Dünyada kırılmaların şiddetli yaşandığı bir süreçteyiz. Tüm yaşanılanlar; ekonomik krizler, bozulan tedarik zincirleri, üretim yetersizlikleri, toplumsal problemler, sınıfsal kutuplaşmalar, sosyal dengesizlikler, iç savaş ve zorunlu göçler olarak nitelendiriliyor.

Kâinatta her şeyin yaratılma sebebi olarak merkezde konumlandırılmış olan insanoğlu, tarihten bu yana pek çok şeyi bugününe taşıdı fakat hiçbiri, ‘göç’ olgusu kadar uzun soluklu ve gerçekliğini hissettirir boyutta olmadı.

İşte bu hususa İTO el atmış ve Prof. Dr. Bekir Berat Özipek ile Doç. Dr. Faik Tanrıkulu’nun editörlüklerinde ‘İstanbul Ekonomisinde Suriyeli Girişimciler’ isimli kitabı hazırlatmış.

Türkiye’nin bu meşakkatli gündemini her yönüyle ele alan bir eser olmasıyla dikkat çeken kitap, sığınmacı politikalarına birtakım değişiklikler önermekle birlikte, insanımıza da asli hüviyetini hatırlatmayı ihmal etmemiş. İnsanlığın kaybı, çıkmaz sokağa girmektir, demiş.

***

Anadolumuz, kadim dönemlerden beri göçün hem yolu hem hedefi olmuştur.

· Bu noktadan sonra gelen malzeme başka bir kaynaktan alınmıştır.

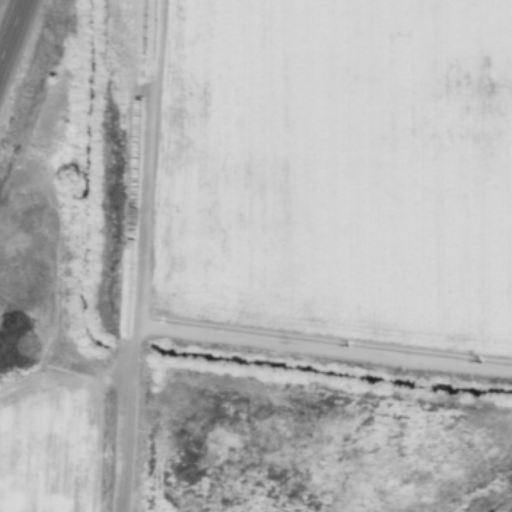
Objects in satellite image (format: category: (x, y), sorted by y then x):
road: (10, 28)
road: (146, 258)
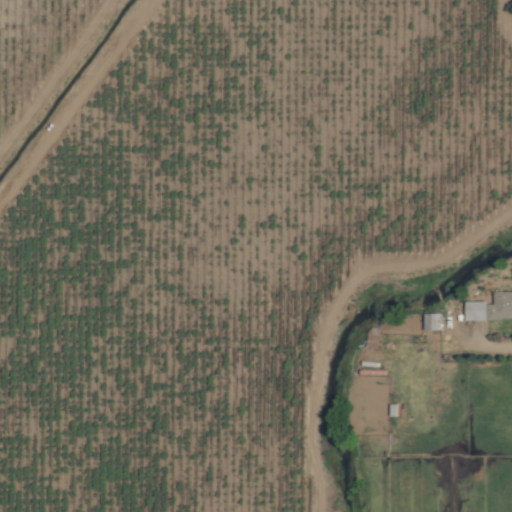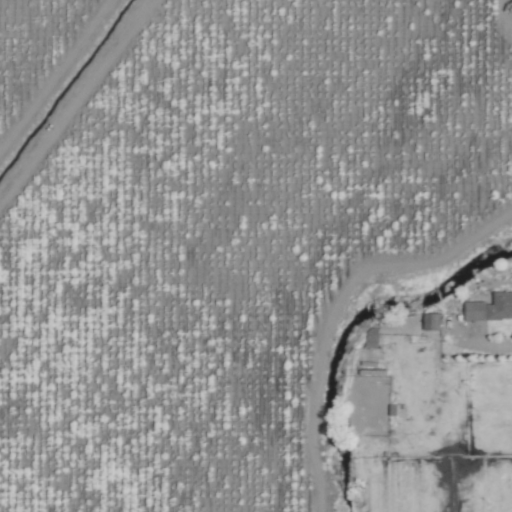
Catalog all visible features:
crop: (228, 230)
building: (489, 308)
building: (429, 322)
road: (485, 346)
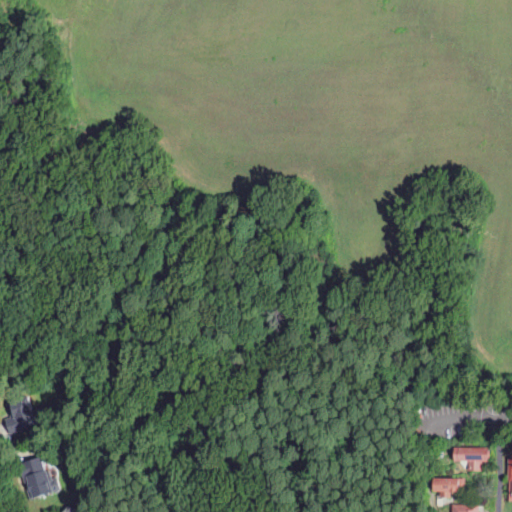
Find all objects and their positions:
crop: (314, 106)
building: (25, 407)
road: (472, 414)
building: (23, 415)
building: (476, 455)
building: (511, 455)
building: (472, 456)
road: (499, 462)
building: (42, 476)
building: (37, 477)
building: (453, 483)
building: (448, 486)
building: (511, 487)
road: (4, 496)
building: (471, 507)
building: (465, 508)
building: (70, 509)
building: (80, 511)
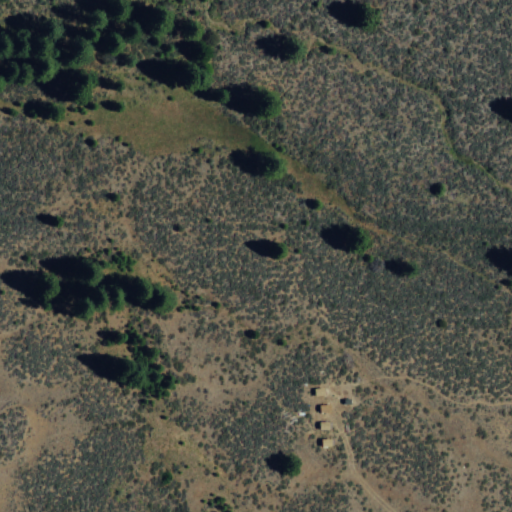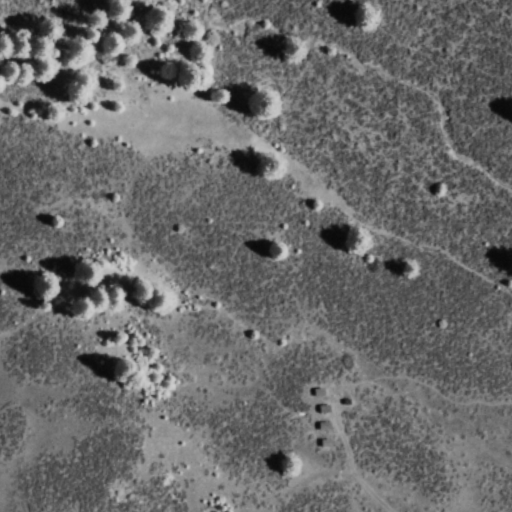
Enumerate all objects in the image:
crop: (258, 115)
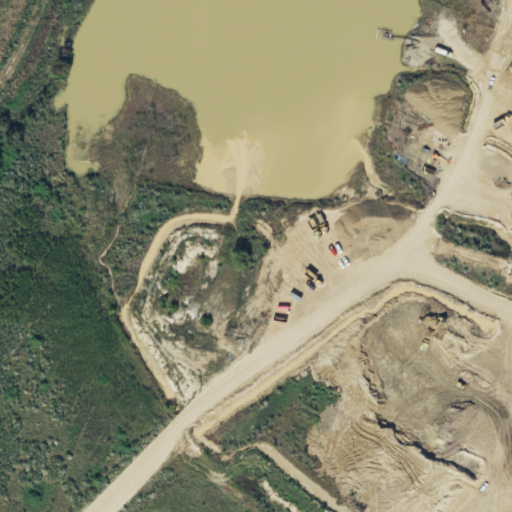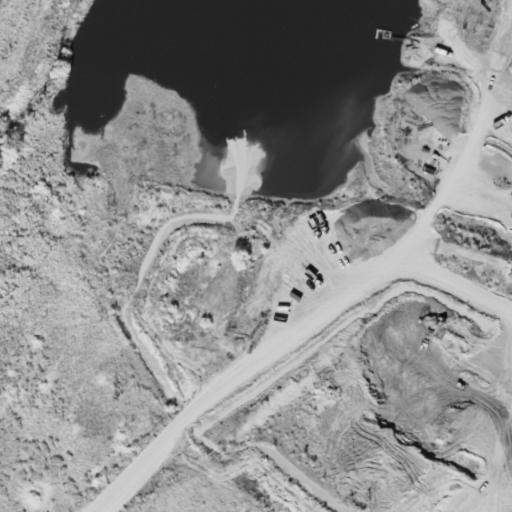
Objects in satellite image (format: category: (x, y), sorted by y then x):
road: (336, 283)
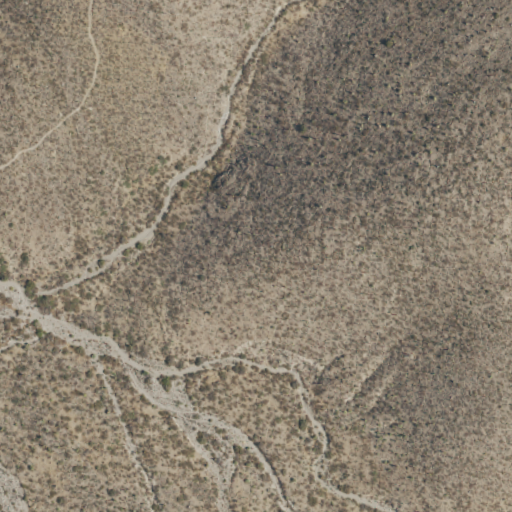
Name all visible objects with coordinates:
road: (80, 101)
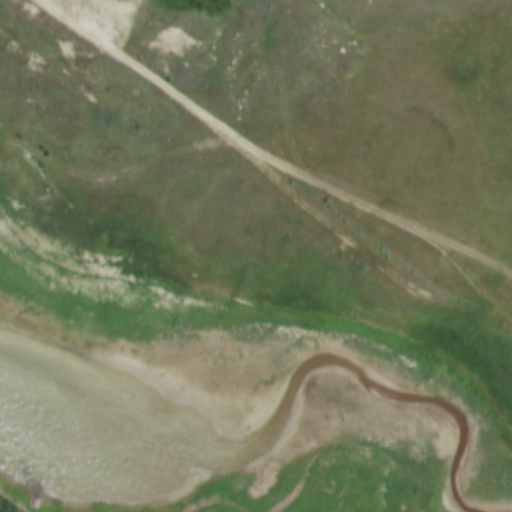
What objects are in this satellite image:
road: (268, 175)
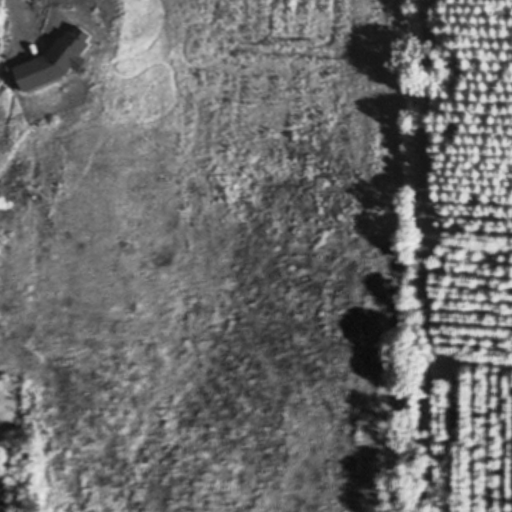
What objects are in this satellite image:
building: (479, 0)
crop: (211, 250)
building: (420, 363)
building: (511, 372)
building: (420, 376)
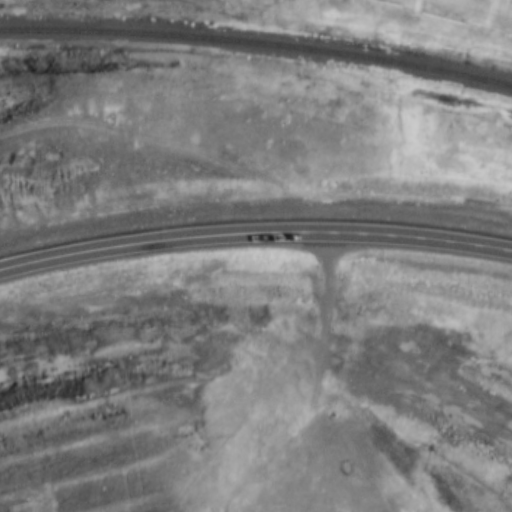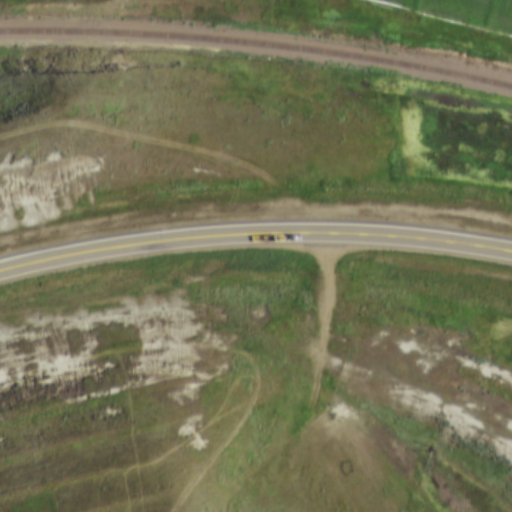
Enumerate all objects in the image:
railway: (257, 41)
road: (255, 232)
road: (322, 288)
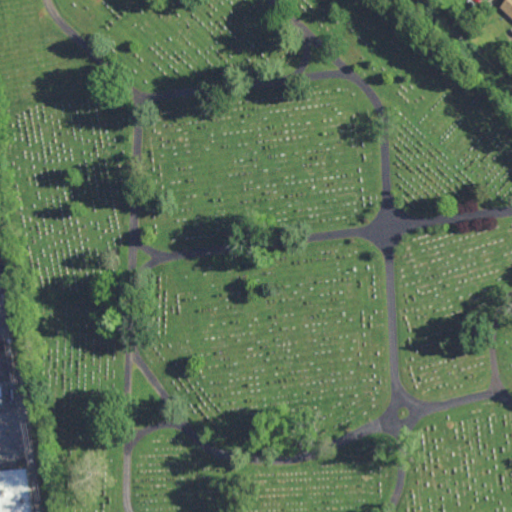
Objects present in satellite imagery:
building: (508, 6)
building: (508, 6)
road: (240, 89)
road: (320, 235)
park: (258, 255)
road: (490, 344)
road: (302, 455)
building: (14, 490)
building: (15, 491)
road: (267, 506)
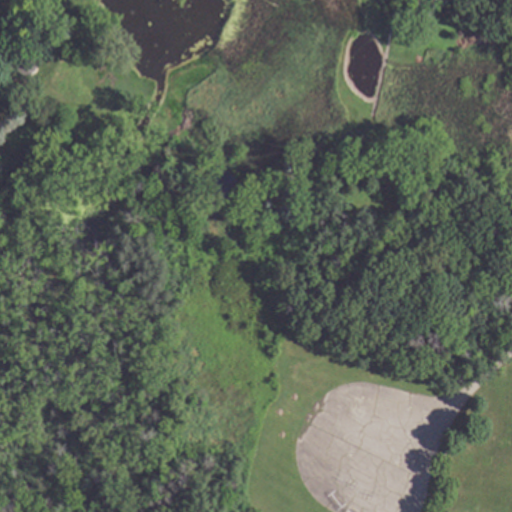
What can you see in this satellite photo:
building: (27, 68)
park: (263, 322)
road: (444, 420)
park: (376, 431)
park: (485, 479)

Bu vesileyle ticaret yollarının ortak noktası olarak tarih boyunca insanlığın gündeminden düşmemiş, uğruna nice savaşlar, nice işgaller görmüş ve nice anlaşmalara gidilmiştir.

Haliyle böyle bir coğrafyada yaşamanın gerektirdiği bazı sorumluluklar ve görevler elbet olacaktır ve olmuştur. Bunlar, insanlık medeniyetimizin kodları arasında yer alan; ‘merhamet, kucaklayıcılık, yardımlaşma’ gibi hasletlerle vücut bulmuştur.

Bu anlamda İstanbul Ticaret Odası, Türkiye’nin, kurulan dengelerin bir aracı olmaktan çıkıp; denge kurduğu bir döneme gelmesine katkı sağladığı gibi ayrıca bu desteği kitaplaştırarak, bugüne ve yarına yol gösterici bir belge sunuyor.

İstanbul ekonomisinde Suriyeli girişimcilerle ilgili yapılan bu çalışma, Türkiye’nin muazzam bir potansiyelden çok az istifade edebildiğini gösteriyor. Bu raporun ortaya koyduğu hakikat şudur: İktisat bilgisi olmasa bile iyi bir gözlem yetisine sahip herkesin görebileceği gerçek, sığınmacıların sanıldığı gibi ülke kaynaklarını tüketen kalabalıklar değil; üretim, tüketim, istihdam ve yatırım gibi ticari hayatın hemen her safhasında çalışan ve çok boyutlu roller oynayan aktörler olarak, iktisadi hayatın dinamik bir parçasını tamamlıyorlar.

Bu meselenin gündelik siyasi mülahazalardan çıkartılarak devlet aklının gerektirdiği önlemlerle birlikte daha sağlıklı bir ‘sığınmacı politikası’ temeline oturtulması elzemdir.

***

Merhamet toplumu olmamız hasebiyle Türkiye, savaşın eşiğinde ölüm ile hayat arasında sıkışmış olan insanlara belki de kendisinden başka hiçbir ülkenin yapamayacağı şekilde sahip çıktı ve taşıdığı mirasın gereğince tarihe geçecek bir tercihi benimsedi.

Göçün sosyal ve hukuki boyutlarıyla insani boyutunu, güvenlik boyutuyla hak boyutunu birbirinden ayırmayan entegre bir göç yönetiminin tesis edilmesi, Anadolu’nun kadim kucak açma geleneğine ve insan haklarına yaraşır şekilde acilen temin edilecek göç politikalarıyla sürecin yönetilmesi, yalnızca karşı çıkanlara baktığınızda bile Türkiye’nin lehine olacağı ve olduğu açıktır. Sözü kitaptan bir ifadeyle nihayetlendirelim.

“Türkiye’nin çok boyutlu bir göç politikası ve krizleri çözmeye yönelik önlemlerden ziyade, kalıcı ve uzun vadeli entegre programlara dayalı bir göç yönetimine ihtiyacı vardır.”